Twice a month, I get a paycheck. This comes with health insurance, vision insurance, dental insurance. I can afford to get my teeth cleaned, cavities filled, new contact lenses, and an ECG when I suddenly think I need it. Blood work, colonoscopy, hormone level testing, pap smears. All worth every minute I spend on my commute, every workplace tension, every overtime hour at work. Forget the stuff I can buy with my paycheck – a car, a house, food, college tuition – these are not necessities compared to health care. Remember the movie Elysium? Will I live on the grubby, grabby earth or on that beautiful turning resort-like planet of those who can pay for good health?
The second chakra rests in the web of life. We are connected through it, with it, in it. It is Life as we carry it in us. As I wrote the previous paragraph, I could feel some despair settling in the gut – this country has a second chakra problem. We do not take care of each other. We do not honor the web of life. We cannot rest in the interconnectedness of all consciousness. We have built a society in which only the third chakra – the seat of the ego – is honored. Such imbalance will destroy us. Is destroying us. The healthcare problem is symptom and proof. Our inability to find a good solution that will keep human beings healthy and in the flow of life is indicative of deep second-chakra dysfunction.
A chakra is unhealthy or dysfunctional when it is not open. Like points on a meridian, it remains healthy as long as it is open. If something causes a blockage, or an emptiness, then the health of the organism is impaired. Flow implies constant movement. The second something grabs on, flow is interrupted.
According to Biblical lore, the lilies in the field neither toil nor spin because a Gardener fertilizes, waters, and prunes. If we were supposed to be taken care of by some Gardener in the sky, we should all be like lilies: vegetables. But we are not. We have in us and in this world all the resources we need to take care of every human on the planet and the planet itself, and we have the intellectual capacity to do this. Only, we refuse to do it. If one percent keeps most of the resources, then there can be no flow – only emptiness and starvation on the one hand and glut on the other. Neither is healthy, not that I expect anyone to believe that.
In fact, now that I think about it, Matthew 6:28 – the passage about the lilies – is a bunch of baloney. It gives one the impression that the lilies do nothing but stand around while the Gardener in the sky takes care of them. In fact, they are busy giving and taking nutrients in the soil, exchanging with the bees, inhaling carbon dioxide, exhaling oxygen, creating nitrogen when they decompose. We are the lilies and we are the gardeners and it’s the constant movement of resources and nutrients that manages to keep us all alive. Interdependent instead of dependent.
This is not an Occupy rant.

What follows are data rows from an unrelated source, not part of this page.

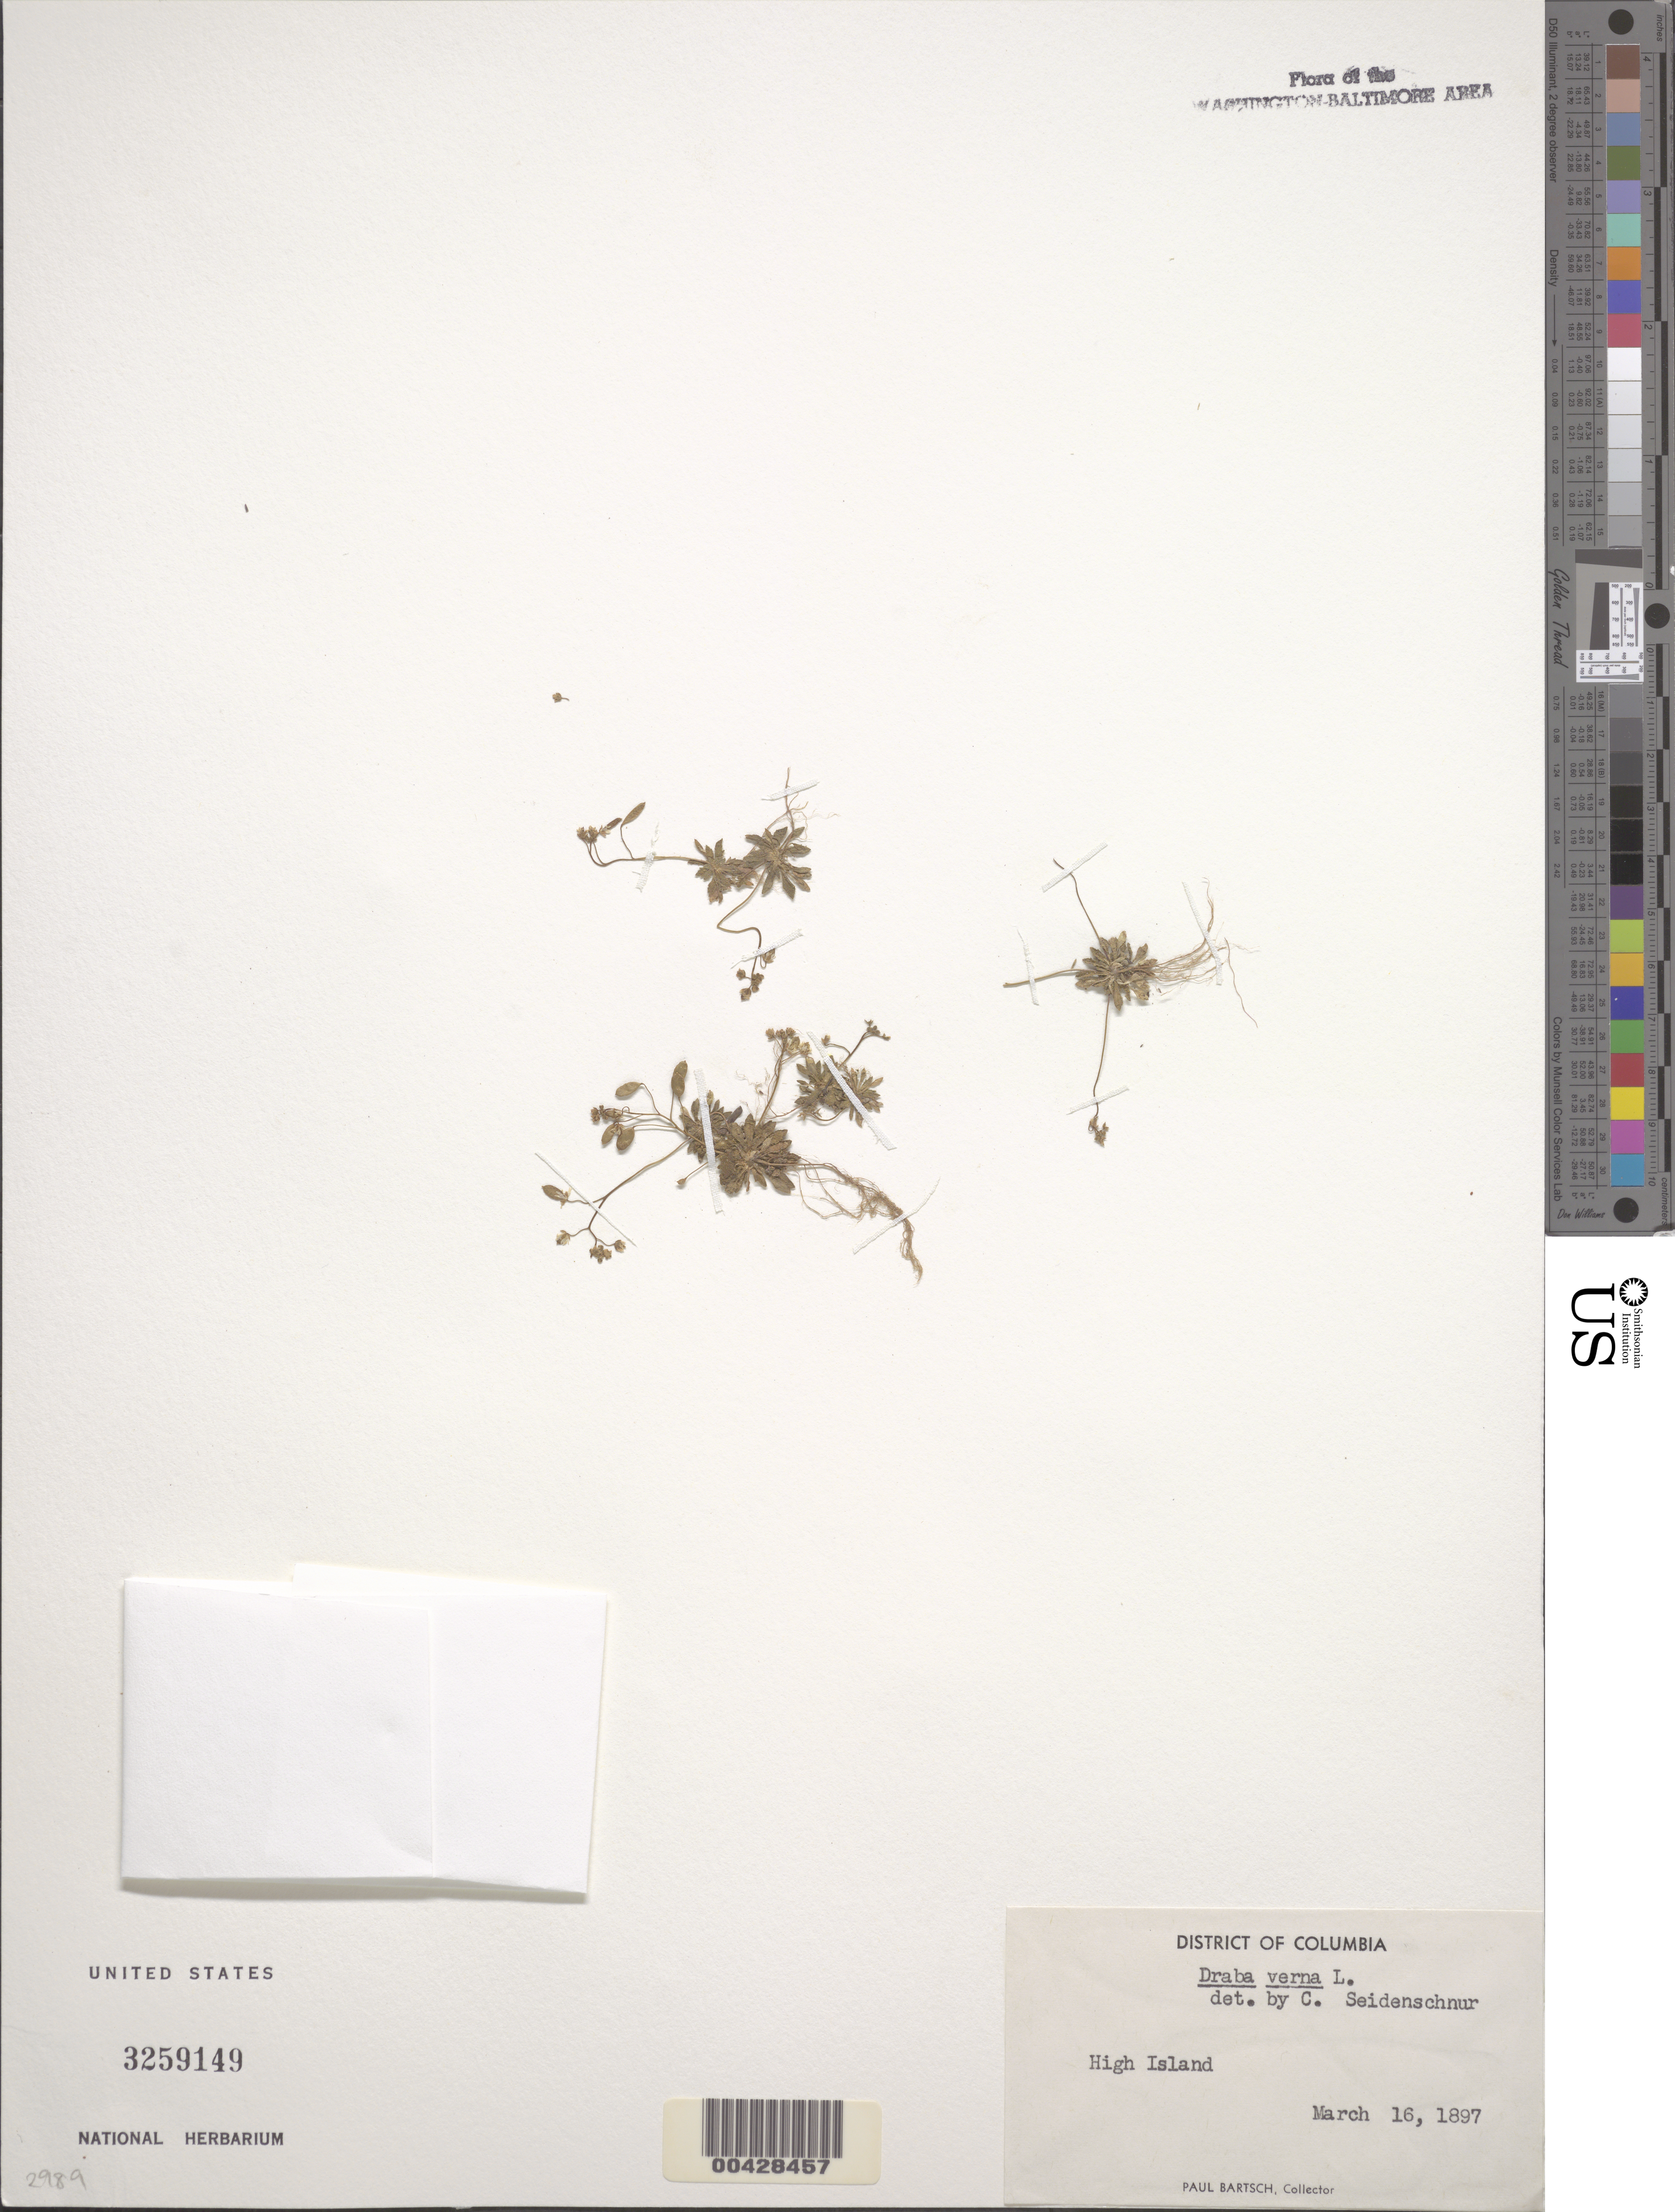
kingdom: Plantae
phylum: Tracheophyta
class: Magnoliopsida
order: Brassicales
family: Brassicaceae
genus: Draba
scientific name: Draba verna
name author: L.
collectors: P. Bartsch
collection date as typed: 16 Mar 1897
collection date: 1897-03-16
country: United States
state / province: Maryland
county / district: Montgomery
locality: High Island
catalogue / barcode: US 3259149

Because while we point a finger at this or that one percent, our third chakras grow and swell, absorbing important energy from all other chakras. Instead, one person at a time, healing, opening, allowing the flow, not grabbing – that seems to be the way. Each point of connection on the web settling into give and take. That might work. Becoming a gardener, each blade of grass a beauty to be tended. And trust? Trust the gardener in each of us, trust the soil, trust the exchange, trust the connection, trust the trust.
Coming back to my fear of changing how I make a living, I’ll first need to reject or rewrite the story of the lilies in the field. I can inhale and exhale. I can exchange nutrients and resources. I can barter with the bees and reflect dew off my petals. And fear – that will be the poison that I will mix into the soil. Sometimes, a little poison becomes really great fertilizer.